* [Information provided]:
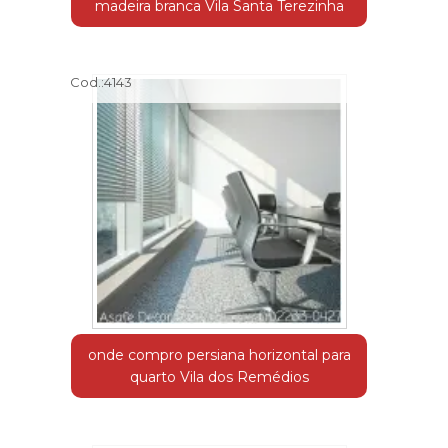
madeira branca Vila Santa Terezinha
Cod.:
4143
onde compro persiana horizontal para
quarto Vila dos Remédios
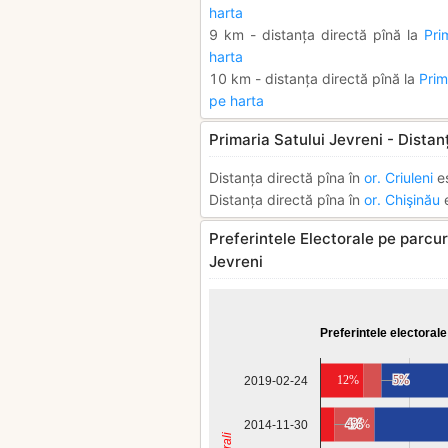
harta
9 km - distanța directă pînă la
Pri
harta
10 km - distanța directă pînă la
Prim
pe harta
Primaria Satului Jevreni - Distan
Distanța directă pîna în
or. Criuleni
e
Distanța directă pîna în
or. Chişinău
e
Preferintele Electorale pe parcurs
Jevreni
Preferintele electorale
12%
5%
5%
2019-02-24
4%
4%
11%
2014-11-30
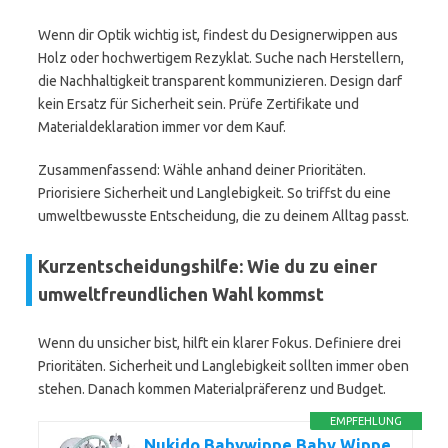
Wenn dir Optik wichtig ist, findest du Designerwippen aus
Holz oder hochwertigem Rezyklat. Suche nach Herstellern,
die Nachhaltigkeit transparent kommunizieren. Design darf
kein Ersatz für Sicherheit sein. Prüfe Zertifikate und
Materialdeklaration immer vor dem Kauf.
Zusammenfassend: Wähle anhand deiner Prioritäten.
Priorisiere Sicherheit und Langlebigkeit. So triffst du eine
umweltbewusste Entscheidung, die zu deinem Alltag passt.
Kurzentscheidungshilfe: Wie du zu einer
umweltfreundlichen Wahl kommst
Wenn du unsicher bist, hilft ein klarer Fokus. Definiere drei
Prioritäten. Sicherheit und Langlebigkeit sollten immer oben
stehen. Danach kommen Materialpräferenz und Budget.
EMPFEHLUNG
Nukido Babywippe Baby Wippe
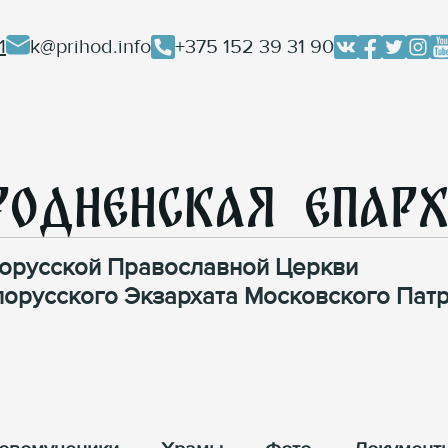
1
k@prihod.info
+375 152 39 31 90
родненская Епар
орусской Православной Церкви
лорусского Экзархата Московского Патр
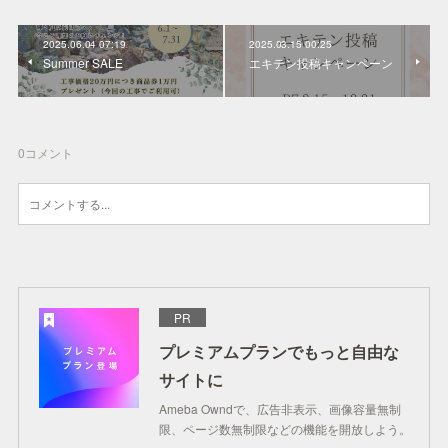
2025.06.04 07:19
2025.03.15 00:25
Summer SALE
エキテン投稿キャンペーン
0
コメント
PR
プレミアムプランでもっと自由な
サイトに
Ameba Owndで、広告非表示、画像容量無制
限、ページ数無制限などの機能を開放しよう。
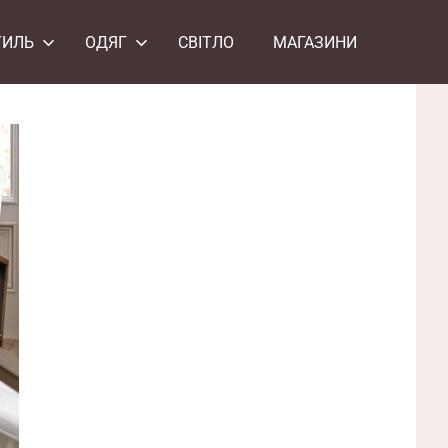
ТИЛЬ
ОДЯГ
СВІТЛО
МАГАЗИНИ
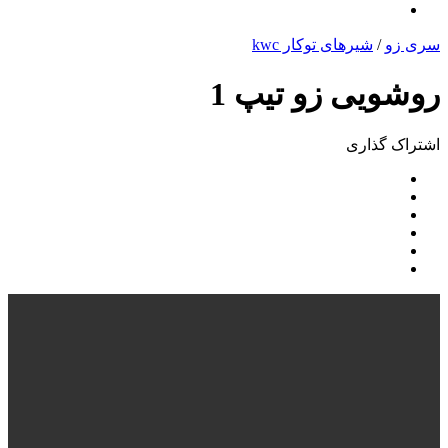
سری زو
/
شیرهای توکار kwc
روشویی زو تیپ 1
اشتراک ‌گذاری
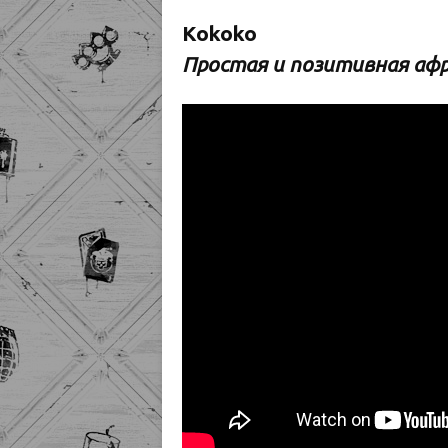
Kokoko
Простая и позитивная аф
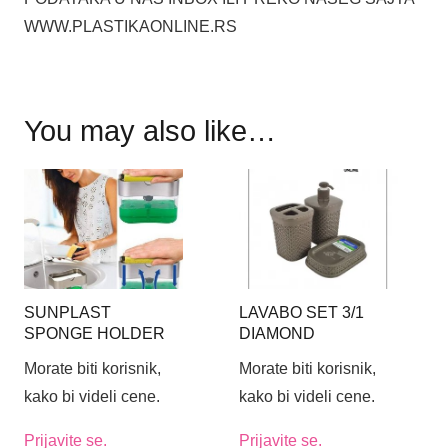
WWW.PLASTIKAONLINE.RS
You may also like…
SUNPLAST
LAVABO SET 3/1
SPONGE HOLDER
DIAMOND
SET
Morate biti korisnik,
Morate biti korisnik,
kako bi videli cene.
kako bi videli cene.
Prijavite se.
Prijavite se.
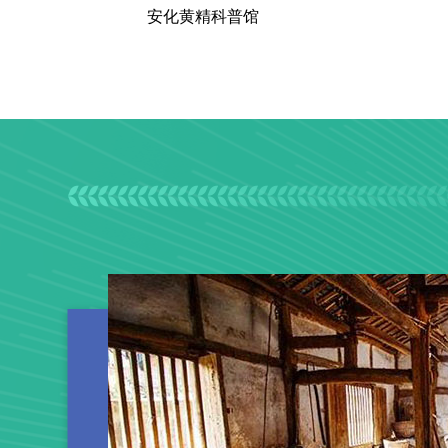
安化黄精科普馆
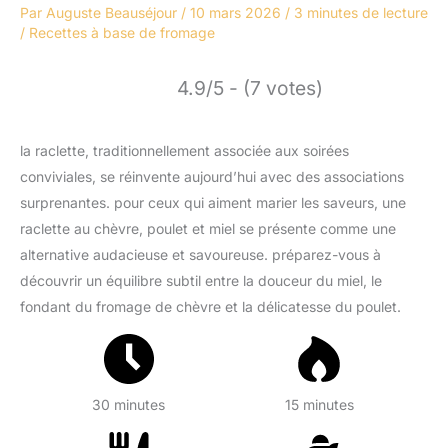
Par
Auguste Beauséjour
/
10 mars 2026
/
3 minutes de lecture
/
Recettes à base de fromage
4.9/5 - (7 votes)
la raclette, traditionnellement associée aux soirées
conviviales, se réinvente aujourd’hui avec des associations
surprenantes. pour ceux qui aiment marier les saveurs, une
raclette au chèvre, poulet et miel se présente comme une
alternative audacieuse et savoureuse. préparez-vous à
découvrir un équilibre subtil entre la douceur du miel, le
fondant du fromage de chèvre et la délicatesse du poulet.
30 minutes
15 minutes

* [Your objective]: Can you convert the lines read from all the rows above into a single numbered list, one line per item, with blank lines skipped and the pictures left out?

* [Your solution]:
1. madeira branca Vila Santa Terezinha
2. Cod.:
3. 4143
4. onde compro persiana horizontal para
5. quarto Vila dos Remédios
6. harta
7. 9 km - distanța directă pînă la
8. Pri
9. harta
10. 10 km - distanța directă pînă la
11. Prim
12. pe harta
13. Primaria Satului Jevreni - Distan
14. Distanța directă pîna în
15. or. Criuleni
16. e
17. Distanța directă pîna în
18. or. Chişinău
19. e
20. Preferintele Electorale pe parcurs
21. Jevreni
22. Preferintele electorale
23. 12%
24. 5%
25. 5%
26. 2019-02-24
27. 4%
28. 4%
29. 11%
30. 2014-11-30
31. Wenn dir Optik wichtig ist, findest du Designerwippen aus
32. Holz oder hochwertigem Rezyklat. Suche nach Herstellern,
33. die Nachhaltigkeit transparent kommunizieren. Design darf
34. kein Ersatz für Sicherheit sein. Prüfe Zertifikate und
35. Materialdeklaration immer vor dem Kauf.
36. Zusammenfassend: Wähle anhand deiner Prioritäten.
37. Priorisiere Sicherheit und Langlebigkeit. So triffst du eine
38. umweltbewusste Entscheidung, die zu deinem Alltag passt.
39. Kurzentscheidungshilfe: Wie du zu einer
40. umweltfreundlichen Wahl kommst
41. Wenn du unsicher bist, hilft ein klarer Fokus. Definiere drei
42. Prioritäten. Sicherheit und Langlebigkeit sollten immer oben
43. stehen. Danach kommen Materialpräferenz und Budget.
44. EMPFEHLUNG
45. Nukido Babywippe Baby Wippe
46. 1
47. k@prihod.info
48. +375 152 39 31 90
49. родненская Епар
50. орусской Православной Церкви
51. лорусского Экзархата Московского Патр
52. 2025.06.04 07:19
53. 2025.03.15 00:25
54. Summer SALE
55. エキテン投稿キャンペーン
56. 0
57. コメント
58. PR
59. プレミアムプランでもっと自由な
60. サイトに
61. Ameba Owndで、広告非表示、画像容量無制
62. 限、ページ数無制限などの機能を開放しよう。
63. ТИЛЬ
64. ОДЯГ
65. СВІТЛО
66. МАГАЗИНИ
67. سری زو
68. /
69. شیرهای توکار kwc
70. روشویی زو تیپ 1
71. اشتراک ‌گذاری
72. Kokoko
73. Простая и позитивная аф
74. WWW.PLASTIKAONLINE.RS
75. You may also like…
76. SUNPLAST
77. LAVABO SET 3/1
78. SPONGE HOLDER
79. DIAMOND
80. SET
81. Morate biti korisnik,
82. Morate biti korisnik,
83. kako bi videli cene.
84. kako bi videli cene.
85. Prijavite se.
86. Prijavite se.
87. 安化黄精科普馆
88. Par
89. Auguste Beauséjour
90. /
91. 10 mars 2026
92. /
93. 3 minutes de lecture
94. /
95. Recettes à base de fromage
96. 4.9/5 - (7 votes)
97. la raclette, traditionnellement associée aux soirées
98. conviviales, se réinvente aujourd’hui avec des associations
99. surprenantes. pour ceux qui aiment marier les saveurs, une
100. raclette au chèvre, poulet et miel se présente comme une
101. alternative audacieuse et savoureuse. préparez-vous à
102. découvrir un équilibre subtil entre la douceur du miel, le
103. fondant du fromage de chèvre et la délicatesse du poulet.
104. 30 minutes
105. 15 minutes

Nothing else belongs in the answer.